TIMIKA | LINTASTIMOR.ID – Pagi itu, halaman Pusat Pemerintahan SP3 tidak sekadar menjadi tempat apel. Di bawah langit Mimika yang perlahan membuka hari, 210 petugas berdiri dalam satu barisan panjang—membawa tugas yang tak hanya menghitung angka, tetapi membaca denyut kehidupan ekonomi masyarakat dari rumah ke rumah, dari usaha kecil hingga ruang-ruang usaha yang menggerakkan daerah.
Senin (29/6/2026), Badan Pusat Statistik (BPS) Kabupaten Mimika bersama Pemerintah Kabupaten Mimika resmi memulai pelaksanaan Sensus Ekonomi 2026 melalui apel siaga yang menandai dimulainya pendataan aktivitas ekonomi di seluruh wilayah kabupaten.
Kepala BPS Kabupaten Mimika, Dian Sudarmanto, menjelaskan bahwa Sensus Ekonomi merupakan agenda nasional yang dilaksanakan setiap sepuluh tahun sekali untuk memperoleh gambaran menyeluruh mengenai aktivitas usaha di Indonesia. Dari data yang dikumpulkan, arah pembangunan ekonomi, penguatan UMKM, hingga strategi investasi daerah akan disusun dengan pijakan yang lebih presisi.
Pendataan akan menjangkau berbagai jenis usaha—dari skala kecil hingga besar—termasuk memotret kondisi tenaga kerja, aktivitas ekonomi yang dijalankan, serta tingkat pemanfaatan teknologi dalam operasional usaha.
Dalam pesannya kepada masyarakat, Dian menegaskan bahwa sensus ini tidak berkaitan dengan perpajakan. Ia menaruh harapan agar masyarakat membuka ruang kepercayaan kepada petugas demi menghasilkan data yang benar-benar mencerminkan kondisi lapangan.
“Sensus Ekonomi ini tidak ada kaitannya dengan perpajakan. Karena itu kami mengajak masyarakat memberikan informasi yang benar agar data yang dihasilkan benar-benar akurat dan bermanfaat bagi pembangunan,” ujarnya.
Sementara itu, Penjabat Sekretaris Daerah Mimika, Abraham Kateyau, mengingatkan para petugas bahwa keberhasilan sensus tidak hanya ditentukan oleh metode dan instrumen, tetapi juga oleh cara hadir di tengah masyarakat—dengan integritas, tanggung jawab, dan sikap yang menghormati setiap orang yang ditemui.

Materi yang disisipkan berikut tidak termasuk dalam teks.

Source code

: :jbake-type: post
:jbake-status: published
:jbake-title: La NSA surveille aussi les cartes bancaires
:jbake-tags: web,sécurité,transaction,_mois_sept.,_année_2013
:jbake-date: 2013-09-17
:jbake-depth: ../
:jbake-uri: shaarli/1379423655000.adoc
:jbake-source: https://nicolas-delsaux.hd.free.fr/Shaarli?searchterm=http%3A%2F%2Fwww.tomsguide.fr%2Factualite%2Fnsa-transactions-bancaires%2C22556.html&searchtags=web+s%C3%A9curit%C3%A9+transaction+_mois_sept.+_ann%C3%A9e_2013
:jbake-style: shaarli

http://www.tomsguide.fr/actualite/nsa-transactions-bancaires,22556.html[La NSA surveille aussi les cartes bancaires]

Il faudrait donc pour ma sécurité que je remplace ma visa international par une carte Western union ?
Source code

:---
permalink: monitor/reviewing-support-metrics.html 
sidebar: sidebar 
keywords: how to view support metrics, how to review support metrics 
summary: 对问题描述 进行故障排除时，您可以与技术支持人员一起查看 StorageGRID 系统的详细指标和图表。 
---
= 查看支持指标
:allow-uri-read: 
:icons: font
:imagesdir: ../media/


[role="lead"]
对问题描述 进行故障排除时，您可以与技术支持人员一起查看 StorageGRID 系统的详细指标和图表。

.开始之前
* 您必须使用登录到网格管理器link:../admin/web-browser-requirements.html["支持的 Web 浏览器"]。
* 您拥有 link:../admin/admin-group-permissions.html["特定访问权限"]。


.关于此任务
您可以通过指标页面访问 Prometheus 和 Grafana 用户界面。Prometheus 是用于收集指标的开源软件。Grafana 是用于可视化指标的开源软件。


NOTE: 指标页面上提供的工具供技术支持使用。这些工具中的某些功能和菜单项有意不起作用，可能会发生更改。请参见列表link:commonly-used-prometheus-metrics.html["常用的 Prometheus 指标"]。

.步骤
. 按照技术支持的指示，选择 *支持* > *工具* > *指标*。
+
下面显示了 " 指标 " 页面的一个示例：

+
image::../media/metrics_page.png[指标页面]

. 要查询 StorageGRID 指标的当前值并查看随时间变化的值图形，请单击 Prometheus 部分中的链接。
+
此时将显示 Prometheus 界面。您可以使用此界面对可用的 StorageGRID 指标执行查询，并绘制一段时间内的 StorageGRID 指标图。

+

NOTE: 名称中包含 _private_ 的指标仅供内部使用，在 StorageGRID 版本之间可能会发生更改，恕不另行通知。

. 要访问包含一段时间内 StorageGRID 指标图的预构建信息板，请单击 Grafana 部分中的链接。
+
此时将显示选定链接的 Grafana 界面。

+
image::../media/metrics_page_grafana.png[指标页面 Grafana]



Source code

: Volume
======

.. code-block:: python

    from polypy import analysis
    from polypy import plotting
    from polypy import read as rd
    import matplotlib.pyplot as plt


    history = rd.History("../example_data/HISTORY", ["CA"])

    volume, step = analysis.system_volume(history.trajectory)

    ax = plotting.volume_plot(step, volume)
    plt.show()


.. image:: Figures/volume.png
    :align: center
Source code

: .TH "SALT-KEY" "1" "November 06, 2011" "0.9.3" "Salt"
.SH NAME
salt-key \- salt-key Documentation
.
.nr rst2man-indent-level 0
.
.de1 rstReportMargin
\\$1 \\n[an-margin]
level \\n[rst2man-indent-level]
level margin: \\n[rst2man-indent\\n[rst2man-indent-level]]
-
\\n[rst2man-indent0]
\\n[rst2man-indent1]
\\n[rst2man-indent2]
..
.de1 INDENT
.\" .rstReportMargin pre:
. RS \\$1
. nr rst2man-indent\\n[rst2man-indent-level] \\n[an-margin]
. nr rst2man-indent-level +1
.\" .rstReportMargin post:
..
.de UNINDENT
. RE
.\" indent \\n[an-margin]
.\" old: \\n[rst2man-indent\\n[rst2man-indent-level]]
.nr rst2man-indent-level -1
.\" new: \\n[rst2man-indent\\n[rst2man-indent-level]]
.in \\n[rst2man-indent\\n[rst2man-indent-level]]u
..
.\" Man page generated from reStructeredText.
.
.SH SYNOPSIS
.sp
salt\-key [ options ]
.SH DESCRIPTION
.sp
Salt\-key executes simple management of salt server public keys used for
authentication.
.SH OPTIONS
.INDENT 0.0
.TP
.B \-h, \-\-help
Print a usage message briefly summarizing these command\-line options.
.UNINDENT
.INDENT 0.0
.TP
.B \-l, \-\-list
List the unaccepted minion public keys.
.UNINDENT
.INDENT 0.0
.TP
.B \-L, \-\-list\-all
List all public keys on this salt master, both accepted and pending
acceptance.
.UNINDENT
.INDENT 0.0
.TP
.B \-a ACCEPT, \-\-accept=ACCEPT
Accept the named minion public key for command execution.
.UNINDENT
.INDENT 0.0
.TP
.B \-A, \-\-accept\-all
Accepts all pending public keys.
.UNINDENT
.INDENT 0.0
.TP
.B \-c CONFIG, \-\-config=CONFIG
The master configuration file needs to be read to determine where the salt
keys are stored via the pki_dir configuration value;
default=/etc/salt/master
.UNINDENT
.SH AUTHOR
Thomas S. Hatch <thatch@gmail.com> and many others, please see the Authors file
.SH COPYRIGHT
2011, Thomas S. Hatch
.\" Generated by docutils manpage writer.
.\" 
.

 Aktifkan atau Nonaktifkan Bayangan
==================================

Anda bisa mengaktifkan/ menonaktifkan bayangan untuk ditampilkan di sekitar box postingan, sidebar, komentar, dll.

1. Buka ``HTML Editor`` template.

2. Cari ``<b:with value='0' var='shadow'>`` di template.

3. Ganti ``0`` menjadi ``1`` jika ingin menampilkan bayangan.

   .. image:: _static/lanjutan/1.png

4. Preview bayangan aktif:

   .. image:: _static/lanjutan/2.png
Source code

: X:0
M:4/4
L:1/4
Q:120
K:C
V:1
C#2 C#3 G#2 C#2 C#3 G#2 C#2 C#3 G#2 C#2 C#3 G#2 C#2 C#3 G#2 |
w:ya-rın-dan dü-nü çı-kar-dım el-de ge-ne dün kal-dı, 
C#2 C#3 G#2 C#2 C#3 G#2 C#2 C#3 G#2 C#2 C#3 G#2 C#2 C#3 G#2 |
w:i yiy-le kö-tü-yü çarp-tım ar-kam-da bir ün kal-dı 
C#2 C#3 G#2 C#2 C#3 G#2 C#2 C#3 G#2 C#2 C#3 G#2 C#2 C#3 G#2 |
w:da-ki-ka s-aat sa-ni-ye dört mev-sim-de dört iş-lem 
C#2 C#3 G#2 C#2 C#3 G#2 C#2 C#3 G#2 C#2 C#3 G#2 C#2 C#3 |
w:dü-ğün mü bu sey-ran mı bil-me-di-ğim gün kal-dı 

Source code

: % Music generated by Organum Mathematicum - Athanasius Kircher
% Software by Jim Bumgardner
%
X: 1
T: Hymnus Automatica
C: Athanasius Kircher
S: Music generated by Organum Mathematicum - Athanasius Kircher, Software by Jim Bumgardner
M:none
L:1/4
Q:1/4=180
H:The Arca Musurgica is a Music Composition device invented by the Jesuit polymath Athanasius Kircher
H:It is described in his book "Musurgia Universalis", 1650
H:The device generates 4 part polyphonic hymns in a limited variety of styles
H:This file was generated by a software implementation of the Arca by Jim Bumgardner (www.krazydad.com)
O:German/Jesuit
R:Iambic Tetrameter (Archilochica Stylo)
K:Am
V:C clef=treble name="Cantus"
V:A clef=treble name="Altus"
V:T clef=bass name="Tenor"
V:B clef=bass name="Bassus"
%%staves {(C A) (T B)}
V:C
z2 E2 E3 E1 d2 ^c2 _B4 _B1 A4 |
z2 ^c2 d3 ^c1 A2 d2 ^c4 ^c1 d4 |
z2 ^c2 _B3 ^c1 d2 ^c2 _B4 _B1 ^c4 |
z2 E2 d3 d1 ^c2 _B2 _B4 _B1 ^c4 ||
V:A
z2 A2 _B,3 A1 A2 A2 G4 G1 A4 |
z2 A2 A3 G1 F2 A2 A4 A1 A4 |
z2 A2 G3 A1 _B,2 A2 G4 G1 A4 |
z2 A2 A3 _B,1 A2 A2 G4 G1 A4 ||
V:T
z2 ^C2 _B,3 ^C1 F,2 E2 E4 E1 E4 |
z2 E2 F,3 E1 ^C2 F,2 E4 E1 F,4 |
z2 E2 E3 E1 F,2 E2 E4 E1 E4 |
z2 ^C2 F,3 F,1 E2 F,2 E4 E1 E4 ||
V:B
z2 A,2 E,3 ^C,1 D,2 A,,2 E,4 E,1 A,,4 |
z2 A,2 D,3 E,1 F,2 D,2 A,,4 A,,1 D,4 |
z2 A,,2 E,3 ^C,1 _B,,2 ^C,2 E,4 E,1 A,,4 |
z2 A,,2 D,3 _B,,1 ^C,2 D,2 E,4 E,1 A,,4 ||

Ia juga mengajak masyarakat Kabupaten Mimika untuk menerima kehadiran petugas dan memberikan informasi yang dibutuhkan sebagai bagian dari kontribusi bersama membangun fondasi kebijakan ekonomi yang lebih tepat sasaran.
Data yang akurat, menurutnya, bukan sekadar kumpulan laporan, melainkan kompas yang menentukan arah pembangunan dan keputusan ekonomi daerah pada tahun-tahun mendatang.
Di tengah dinamika pertumbuhan wilayah, perkembangan sektor usaha, dan meningkatnya kebutuhan pembangunan yang berbasis bukti, Sensus Ekonomi 2026 menjadi lebih dari sekadar agenda statistik. Ia adalah upaya membaca wajah ekonomi Mimika secara utuh—agar kebijakan yang lahir tidak hanya cepat dibuat, tetapi juga tepat menjawab kebutuhan masyarakat.
Dengan melibatkan 210 petugas lapangan, pelaksanaan sensus ini diharapkan berjalan lancar dan menghasilkan data berkualitas. Sebab pada akhirnya, pembangunan yang kuat selalu dimulai dari satu hal yang sederhana namun menentukan: keberanian mencatat kenyataan apa adanya, agar masa depan tidak dibangun di atas perkiraan, melainkan di atas kebenaran yang terukur.